The Renton community’s favorite pub is expected to open its doors once again this summer.

Collectively, the Renton community has sacrificed many things during the long months of the pandemic. But society now finds itself, hopefully, at a point of return.

Both of these things are true for the owners of The Berliner Pub in downtown Renton and the patrons who have sorely missed it.

The German-themed pub and popular soccer watching location opened in 2011, according to co-owner Lydia Mascarinas, who opened the business with her husband Dennis Mascarinas.

Lydia said The Berliner Pub was intended to be a casual middle ground for beer-drinkers, German food enthusiasts, soccer fans and just about anyone else who may want to experience a cold drink or a hot bratwurst in a German beer hall — “not a dive bar, not white table cloths,” as she described it.

Their commitment to authentic German culture, cuisine and festivities is at the forefront of what The Berliner Pub represents. Lydia said the venue regularly welcomes patrons familiar with German roots and traditions. Soccer superfans quickly fill the space during Seattle Sounders and World Cup games.

She said the place often gets a little rowdy with chanting fans, drums and vuvuzela horns — even a Bavarian-themed band called the Happy Hans — but it is an environment they welcome and an environment which makes The Berliner Pub a unique gem in the community.

“It’s our niche, it’s our thing,” she said.

Lydia said they rarely serve beer not imported from Germany, but that level of authenticity can be difficult to maintain, especially when a global pandemic creates supply chain issues for those kinds of products. The prohibition of indoor dining left questions about if it’s worthwhile to keep an atmosphere-centric business open for a take-out experience.

“Our food is not to-go food,” Lydia said “[People] want it out of the kitchen, fresh, and a liter of beer with it.”

Stacked with other difficulties, the pub’s owners were forced to make a difficult decision closing their doors during the earliest part of the pandemic — leaving a Berliner Pub-shaped hole in the heart of the Renton community.

Now, after two tumultuous years for restaurant owners everywhere, The Berliner Pub is closer than ever to reopening its doors to the community.

Inside the pub is a work in progress undergoing several different renovations, which Lydia believes will maintain the same classic feel while also sprucing up and adding some nice details to the venue.

“We are coming back bigger and better. Well not bigger, but better,” Lydia said jokingly.

The owners of The Berliner Pub wanted to keep these renovations secret, so old patrons and pub regulars can enjoy the surprise when they come back to enjoy a long-overdue cold stein of beer after a few years during which many of us may have drifted farther apart, rather than together.

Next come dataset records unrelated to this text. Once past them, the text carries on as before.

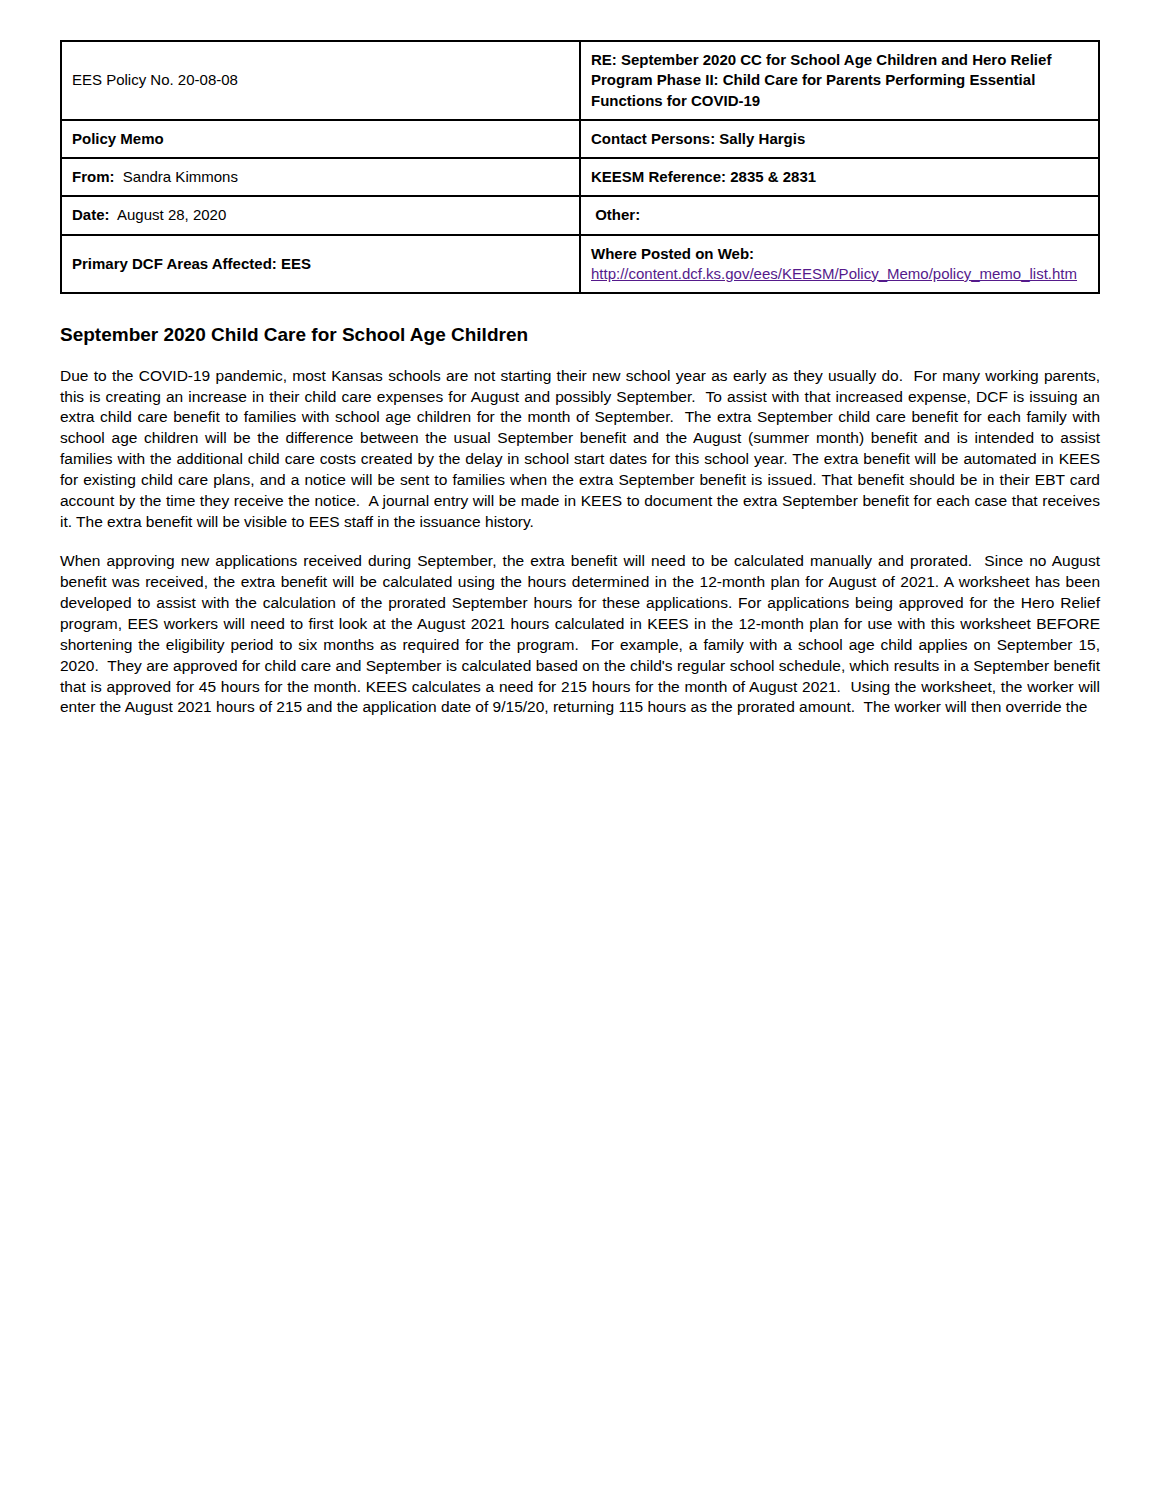| EES Policy No. 20-08-08 | RE: September 2020 CC for School Age Children and Hero Relief Program Phase II: Child Care for Parents Performing Essential Functions for COVID-19 |
| Policy Memo | Contact Persons: Sally Hargis |
| From: Sandra Kimmons | KEESM Reference: 2835 & 2831 |
| Date: August 28, 2020 | Other: |
| Primary DCF Areas Affected: EES | Where Posted on Web: http://content.dcf.ks.gov/ees/KEESM/Policy_Memo/policy_memo_list.htm |
September 2020 Child Care for School Age Children
Due to the COVID-19 pandemic, most Kansas schools are not starting their new school year as early as they usually do. For many working parents, this is creating an increase in their child care expenses for August and possibly September. To assist with that increased expense, DCF is issuing an extra child care benefit to families with school age children for the month of September. The extra September child care benefit for each family with school age children will be the difference between the usual September benefit and the August (summer month) benefit and is intended to assist families with the additional child care costs created by the delay in school start dates for this school year. The extra benefit will be automated in KEES for existing child care plans, and a notice will be sent to families when the extra September benefit is issued. That benefit should be in their EBT card account by the time they receive the notice. A journal entry will be made in KEES to document the extra September benefit for each case that receives it. The extra benefit will be visible to EES staff in the issuance history.
When approving new applications received during September, the extra benefit will need to be calculated manually and prorated. Since no August benefit was received, the extra benefit will be calculated using the hours determined in the 12-month plan for August of 2021. A worksheet has been developed to assist with the calculation of the prorated September hours for these applications. For applications being approved for the Hero Relief program, EES workers will need to first look at the August 2021 hours calculated in KEES in the 12-month plan for use with this worksheet BEFORE shortening the eligibility period to six months as required for the program. For example, a family with a school age child applies on September 15, 2020. They are approved for child care and September is calculated based on the child's regular school schedule, which results in a September benefit that is approved for 45 hours for the month. KEES calculates a need for 215 hours for the month of August 2021. Using the worksheet, the worker will enter the August 2021 hours of 215 and the application date of 9/15/20, returning 115 hours as the prorated amount. The worker will then override the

“Humans are social animals,” Lydia said. “We need that togetherness, to realize that we are not so different from one another.”

With many community members and concerned Berliner Pub patrons asking what the hold-up is for the pub’s reopening, Lydia said the largest obstacle searching for staff. After not having to hire staff for two years, Lydia said she was surprised by how difficult it has been to find applicants, a problem currently experienced by many restaurants.

“I don’t know where everyone went,” she said.

A core staff, who worked in the pub before the pandemic, left when it closed. Now, those staffers have essentially dropped everything to return and work toward the reopening — a flattering testament to the family created there and the importance of the venue to the community, she said.

While there is no firm date for the reopening, the return of The Berliner Pub (221 Main Ave S.) is expected by the end of the summer.